## WHAT IS BEING ASKED
Search the entries for the word "Luke" and report each line that has it.

## PROVIDED RECORDS

==================================================

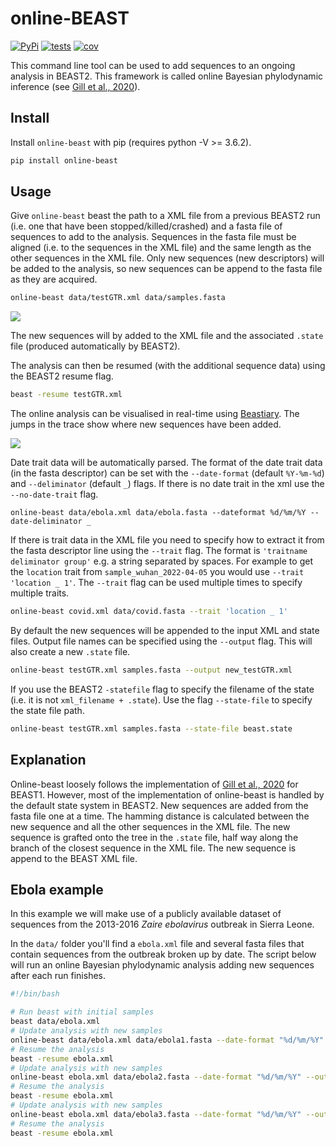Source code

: # online-BEAST
[![PyPi](https://img.shields.io/pypi/v/online-beast.svg)](https://pypi.org/project/online-beast/)
[![tests](https://github.com/Wytamma/online-beast/actions/workflows/test.yml/badge.svg)](https://github.com/Wytamma/online-beast/actions/workflows/test.yml)
[![cov](https://codecov.io/gh/Wytamma/online-beast/branch/master/graph/badge.svg)](https://codecov.io/gh/Wytamma/online-beast)

This command line tool can be used to add sequences to an ongoing analysis in BEAST2. This framework is called online Bayesian phylodynamic inference (see [Gill et al., 2020](https://academic.oup.com/mbe/article/37/6/1832/5758268?login=false)).

## Install
Install `online-beast` with pip (requires python -V >= 3.6.2).

```bash
pip install online-beast
```

## Usage 

Give `online-beast` beast the path to a XML file from a previous BEAST2 run (i.e. one that have been stopped/killed/crashed) and a fasta file of sequences to add to the analysis. Sequences in the fasta file must be aligned (i.e. to the sequences in the XML file) and the same length as the other sequences in the XML file. Only new sequences (new descriptors) will be added to the analysis, so new sequences can be append to the fasta file as they are acquired. 

```bash
online-beast data/testGTR.xml data/samples.fasta
```

![](images/output.png)

The new sequences will by added to the XML file and the associated `.state` file (produced automatically by BEAST2).

The analysis can then be resumed (with the additional sequence data) using the BEAST2 resume flag. 

```bash
beast -resume testGTR.xml
```

The online analysis can be visualised in real-time using [Beastiary](https://beastiary.wytamma.com/). The jumps in the trace show where new sequences have been added. 

![](images/beastiary.png)

Date trait data will be automatically parsed. The format of the date trait data (in the fasta descriptor) can be set with the `--date-format` (default `%Y-%m-%d`) and `--deliminator` (default `_`) flags. If there is no date trait in the xml use the `--no-date-trait` flag.

```
online-beast data/ebola.xml data/ebola.fasta --dateformat %d/%m/%Y --date-deliminator _
```

If there is trait data in the XML file you need to specify how to extract it from the fasta descriptor line using the `--trait` flag. The format is `'traitname deliminator group'` e.g. a string separated by spaces. For example to get the `location` trait from `sample_wuhan_2022-04-05` you would use `--trait 'location _ 1'`. The `--trait` flag can be used multiple times to specify multiple traits. 

```bash
online-beast covid.xml data/covid.fasta --trait 'location _ 1'
```

By default the new sequences will be appended to the input XML and state files. Output file names can be specified using the `--output` flag. This will also create a new `.state` file.

```bash
online-beast testGTR.xml samples.fasta --output new_testGTR.xml 
```

If you use the BEAST2 `-statefile` flag to specify the filename of the state (i.e. it is not `xml_filename + .state`). Use the flag `--state-file` to specify the state file path. 

```bash
online-beast testGTR.xml samples.fasta --state-file beast.state 
```

## Explanation

Online-beast loosely follows the implementation of [Gill et al., 2020](https://academic.oup.com/mbe/article/37/6/1832/5758268?login=false) for BEAST1. However, most of the implementation of online-beast is handled by the default state system in BEAST2. New sequences are added from the fasta file one at a time. The hamming distance is calculated between the new sequence and all the other sequences in the XML file. The new sequence is grafted onto the tree in the `.state` file, half way along the branch of the closest sequence in the XML file. The new sequence is append to the BEAST XML file. 

## Ebola example

In this example we will make use of a publicly available dataset of sequences from the 2013-2016 *Zaire ebolavirus* outbreak in Sierra Leone. 

In the `data/` folder you'll find a `ebola.xml` file and several fasta files that contain sequences from the outbreak broken up by date. The script below will run an online Bayesian phylodynamic analysis adding new sequences after each run finishes. 


```bash
#!/bin/bash

# Run beast with initial samples
beast data/ebola.xml 
# Update analysis with new samples
online-beast data/ebola.xml data/ebola1.fasta --date-format "%d/%m/%Y" --state-file ebola.xml.state --output ebola.xml
# Resume the analysis
beast -resume ebola.xml 
# Update analysis with new samples
online-beast ebola.xml data/ebola2.fasta --date-format "%d/%m/%Y" --output ebola.xml
# Resume the analysis
beast -resume ebola.xml 
# Update analysis with new samples
online-beast ebola.xml data/ebola3.fasta --date-format "%d/%m/%Y" --output ebola.xml
# Resume the analysis
beast -resume ebola.xml 
```




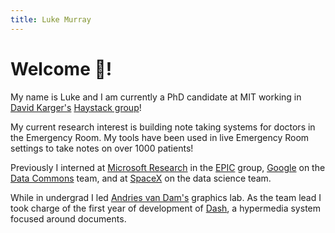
 ```yaml
---
title: Luke Murray
---
```


# Welcome 👋!

My name is Luke and I am currently a PhD candidate at MIT working in [David Karger's](http://people.csail.mit.edu/karger/) [Haystack group](http://haystack.csail.mit.edu/)!

My current research interest is building note taking systems for doctors in the Emergency Room. My tools have been used in live Emergency Room settings to take notes on over 1000 patients!

Previously I interned at [Microsoft Research](https://www.microsoft.com/en-us/research/) in the [EPIC](https://www.microsoft.com/en-us/research/group/epic/) group, [Google](https://www.google.com/) on the [Data Commons](https://datacommons.org/) team, and at [SpaceX](https://www.spacex.com/) on the data science team.

While in undergrad I led [Andries van Dam's](https://cs.brown.edu/people/avandam/) graphics lab. As the team lead I took charge of the first year of development of [Dash](https://dl.acm.org/doi/abs/10.1145/3372923.3404807), a hypermedia system focused around documents.
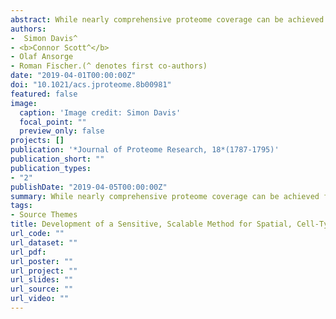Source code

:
 ```yaml
---
abstract: While nearly comprehensive proteome coverage can be achieved from bulk tissue or cultured cells, the data usually lacks spatial resolution. As a result, tissue based proteomics averages protein abundance across multiple cell types and/or localizations. With proteomics platforms lacking sensitivity and throughput to undertake deep single-cell proteome studies in order to resolve spatial or cell type dependent protein expression gradients within tissue, proteome analysis has been combined with sorting techniques to enrich for certain cell populations. However, the spatial resolution and context is lost after cell sorting. Here, we report an optimized method for the proteomic analysis of neurons isolated from post-mortem human brain by laser capture microdissection (LCM). We tested combinations of sample collection methods, lysis buffers and digestion methods to maximize the number of identifications and quantitative performance, identifying 1500 proteins from 60 000 μm2 of 10 μm thick cerebellar molecular layer with excellent reproducibility. To demonstrate the ability of our workflow to resolve cell type specific proteomes within human brain tissue, we isolated sets of individual Betz and Purkinje cells. Both neuronal cell types are involved in motor coordination and were found to express highly specific proteomes to a depth of 2800 to 3600 proteins.
authors:
-  Simon Davis^
- <b>Connor Scott^</b>
- Olaf Ansorge
- Roman Fischer.(^ denotes first co-authors)
date: "2019-04-01T00:00:00Z"
doi: "10.1021/acs.jproteome.8b00981"
featured: false
image:
  caption: 'Image credit: Simon Davis'
  focal_point: ""
  preview_only: false
projects: []
publication: '*Journal of Proteome Research, 18*(1787-1795)'
publication_short: ""
publication_types:
- "2"
publishDate: "2019-04-05T00:00:00Z"
summary: While nearly comprehensive proteome coverage can be achieved from bulk tissue or cultured cells, the data usually lacks spatial resolution. As a result, tissue based proteomics averages protein abundance across multiple cell types and/or localizations. With proteomics platforms lacking sensitivity and throughput to undertake deep single-cell proteome studies in order to resolve spatial or cell type dependent protein expression gradients within tissue, proteome analysis has been combined with sorting techniques to enrich for certain cell populations. However, the spatial resolution and context is lost after cell sorting. Here, we report an optimized method for the proteomic analysis of neurons isolated from post-mortem human brain by laser capture microdissection (LCM).
tags:
- Source Themes
title: Development of a Sensitive, Scalable Method for Spatial, Cell-Type-Resolved Proteomics of the Human Brain
url_code: ""
url_dataset: ""
url_pdf: 
url_poster: ""
url_project: ""
url_slides: ""
url_source: ""
url_video: ""
---
```


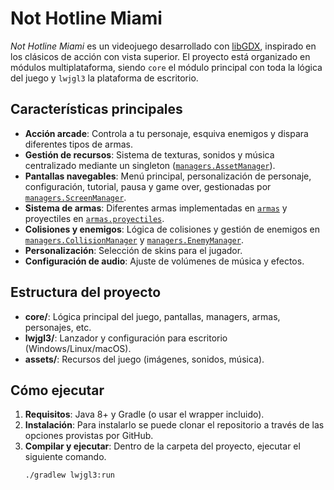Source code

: # Not Hotline Miami

_Not Hotline Miami_ es un videojuego desarrollado con [libGDX](https://libgdx.com/), inspirado en los clásicos de acción con vista superior. El proyecto está organizado en módulos multiplataforma, siendo `core` el módulo principal con toda la lógica del juego y `lwjgl3` la plataforma de escritorio.

## Características principales

- **Acción arcade**: Controla a tu personaje, esquiva enemigos y dispara diferentes tipos de armas.
- **Gestión de recursos**: Sistema de texturas, sonidos y música centralizado mediante un singleton ([`managers.AssetManager`](core/src/main/java/managers/AssetManager.java)).
- **Pantallas navegables**: Menú principal, personalización de personaje, configuración, tutorial, pausa y game over, gestionadas por [`managers.ScreenManager`](core/src/main/java/managers/ScreenManager.java).
- **Sistema de armas**: Diferentes armas implementadas en [`armas`](core/src/main/java/armas/) y proyectiles en [`armas.proyectiles`](core/src/main/java/armas/proyectiles/).
- **Colisiones y enemigos**: Lógica de colisiones y gestión de enemigos en [`managers.CollisionManager`](core/src/main/java/managers/CollisionManager.java) y [`managers.EnemyManager`](core/src/main/java/managers/EnemyManager.java).
- **Personalización**: Selección de skins para el jugador.
- **Configuración de audio**: Ajuste de volúmenes de música y efectos.

## Estructura del proyecto

- **core/**: Lógica principal del juego, pantallas, managers, armas, personajes, etc.
- **lwjgl3/**: Lanzador y configuración para escritorio (Windows/Linux/macOS).
- **assets/**: Recursos del juego (imágenes, sonidos, música).

## Cómo ejecutar

1. **Requisitos**: Java 8+ y Gradle (o usar el wrapper incluido).
2. **Instalación**: Para instalarlo se puede clonar el repositorio a través de las opciones provistas por GitHub.
3. **Compilar y ejecutar**: Dentro de la carpeta del proyecto, ejecutar el siguiente comando.
   ```sh
   ./gradlew lwjgl3:run
   ```
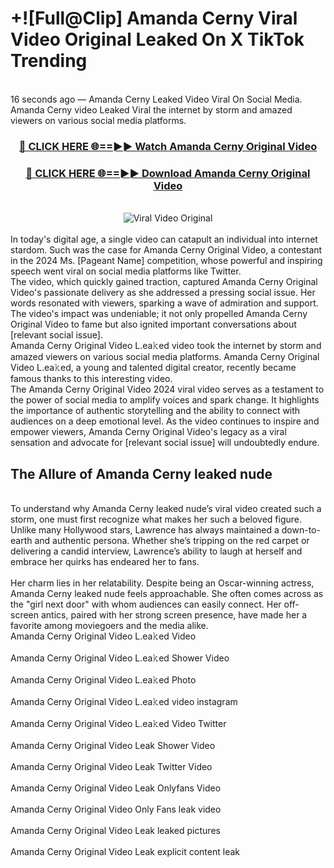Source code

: # +![Full@Clip] Amanda Cerny Viral Video Original Leaked On X TikTok Trending
<br>
16 seconds ago — Amanda Cerny Leaked Video Viral On Social Media. Amanda Cerny video Leaked Viral the internet by storm and amazed viewers on various social media platforms.
<br>
<div align="center">
<h3><a href="https://bestclip.site?title=Amanda_Cerny&ref=git" rel="nofollow">🔴 CLICK HERE 🌐==►► Watch Amanda Cerny Original Video</a></h3>
<h3><a href="https://bestclip.site?title=Amanda_Cerny&ref=git" rel="nofollow">🔴 CLICK HERE 🌐==►► Download Amanda Cerny Original Video</a></h3>
<br>
<a href="https://bestclip.site?title=Amanda_Cerny&ref=git" rel="nofollow" data-target="animated-image.originalLink"><img src="https://i.ibb.co.com/xMMVF88/686577567.gif" alt="Viral Video Original" style="max-width: 100%; display: inline-block;" data-target="animated-image.originalImage"></a>
</div>
<br>
In today's digital age, a single video can catapult an individual into internet stardom. Such was the case for Amanda Cerny Original Video, a contestant in the 2024 Ms. [Pageant Name] competition, whose powerful and inspiring speech went viral on social media platforms like Twitter.
<br>
The video, which quickly gained traction, captured Amanda Cerny Original Video's passionate delivery as she addressed a pressing social issue. Her words resonated with viewers, sparking a wave of admiration and support. The video's impact was undeniable; it not only propelled Amanda Cerny Original Video to fame but also ignited important conversations about [relevant social issue].
<br>
Amanda Cerny Original Video L.ea𝚔ed video took the internet by storm and amazed viewers on various social media platforms. Amanda Cerny Original Video L.ea𝚔ed, a young and talented digital creator, recently became famous thanks to this interesting video.
<br>
The Amanda Cerny Original Video 2024 viral video serves as a testament to the power of social media to amplify voices and spark change. It highlights the importance of authentic storytelling and the ability to connect with audiences on a deep emotional level. As the video continues to inspire and empower viewers, Amanda Cerny Original Video's legacy as a viral sensation and advocate for [relevant social issue] will undoubtedly endure.
<br>
<h2>The Allure of Amanda Cerny leaked nude</h2>
<br>
To understand why Amanda Cerny leaked nude’s viral video created such a storm, one must first recognize what makes her such a beloved figure. Unlike many Hollywood stars, Lawrence has always maintained a down-to-earth and authentic persona. Whether she’s tripping on the red carpet or delivering a candid interview, Lawrence’s ability to laugh at herself and embrace her quirks has endeared her to fans.
<br><br>
Her charm lies in her relatability. Despite being an Oscar-winning actress, Amanda Cerny leaked nude feels approachable. She often comes across as the "girl next door" with whom audiences can easily connect. Her off-screen antics, paired with her strong screen presence, have made her a favorite among moviegoers and the media alike.
<br>
Amanda Cerny Original Video L.ea𝚔ed Video
<br><br>
Amanda Cerny Original Video L.ea𝚔ed Shower Video
<br><br>
Amanda Cerny Original Video L.ea𝚔ed Photo
<br><br>
Amanda Cerny Original Video L.ea𝚔ed video instagram
<br><br>
Amanda Cerny Original Video L.ea𝚔ed Video Twitter
<br><br>
Amanda Cerny Original Video Leak Shower Video
<br><br>
Amanda Cerny Original Video Leak Twitter Video
<br><br>
Amanda Cerny Original Video Leak Onlyfans Video
<br><br>
Amanda Cerny Original Video Only Fans leak video
<br><br>
Amanda Cerny Original Video Leak leaked pictures
<br><br>
Amanda Cerny Original Video Leak explicit content leak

==================================================

## RESPONSE FOR THIS EXERCISE
title: Luke Murray
My name is Luke and I am currently a PhD candidate at MIT working in [David Karger's](http://people.csail.mit.edu/karger/) [Haystack group](http://haystack.csail.mit.edu/)!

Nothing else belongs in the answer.